Nanocontacts controlled atom-by-atom in an ion-crystal friction emulator

• Main Author: Gangloff, Dorian Armand
• Other Authors: Vladan Vuletić.
• Format: Others
• Language: English
• Published: Massachusetts Institute of Technology 2016
• Subjects: Physics.
• Online Access: http://hdl.handle.net/1721.1/104459

Thesis: Ph. D., Massachusetts Institute of Technology, Department of Physics, 2016. === This electronic version was submitted by the student author. The certified thesis is available in the Institute Archives and Special Collections. === Cataloged from student-submitted PDF version of thesis. === Includes bibliographical references (pages 187-200). === Friction is the basic, ubiquitous mechanical interaction between two surfaces that results in resistance to motion and energy dissipation. To test long-standing atomistic models of friction processes at the nanoscale, we implemented a synthetic nanofriction interface between a laser-cooled Coulomb crystal of individually addressable ions as the moving object and a periodic light-field potential as the substrate.
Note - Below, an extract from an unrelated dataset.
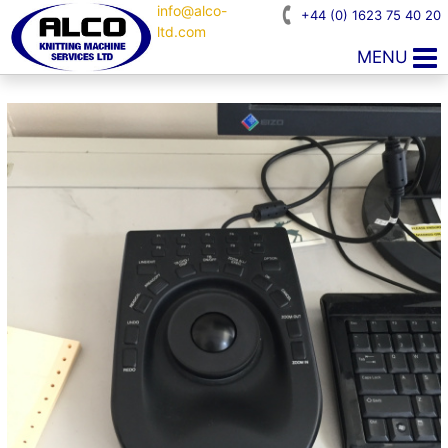
info@alco-
+44 (0) 1623 75 40 20
ltd.com
MENU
Through a variety of experiments presented in this thesis, we show atom-by-atom and with high spatial resolution that friction at the nanoscale can substantially differ from the simple phenomenological laws observed at the macroscale. Namely, we show that atomic-scale stick-slip friction can be tuned from maximal to nearly frictionless via arrangement of the ions relative to the periodic potential, and study the associated transition in transport dynamics as manifested by the propagation of kinks. We show that friction depends on velocity and temperature, in excellent agreement with simple analytical models, and that in the appropriate velocity regime, the dynamics can be observed in a way that is effectively at zero-temperature. We also establish a direct link between Aubry's structural transition for an infinite chain in an incommensurate periodic potential, and the vanishing of friction in nanocontacts. Our model system enables a microscopic and systematic investigation of friction, potentially even into the quantum many-body regime. === by Dorian Armand Gangloff. === Ph. D.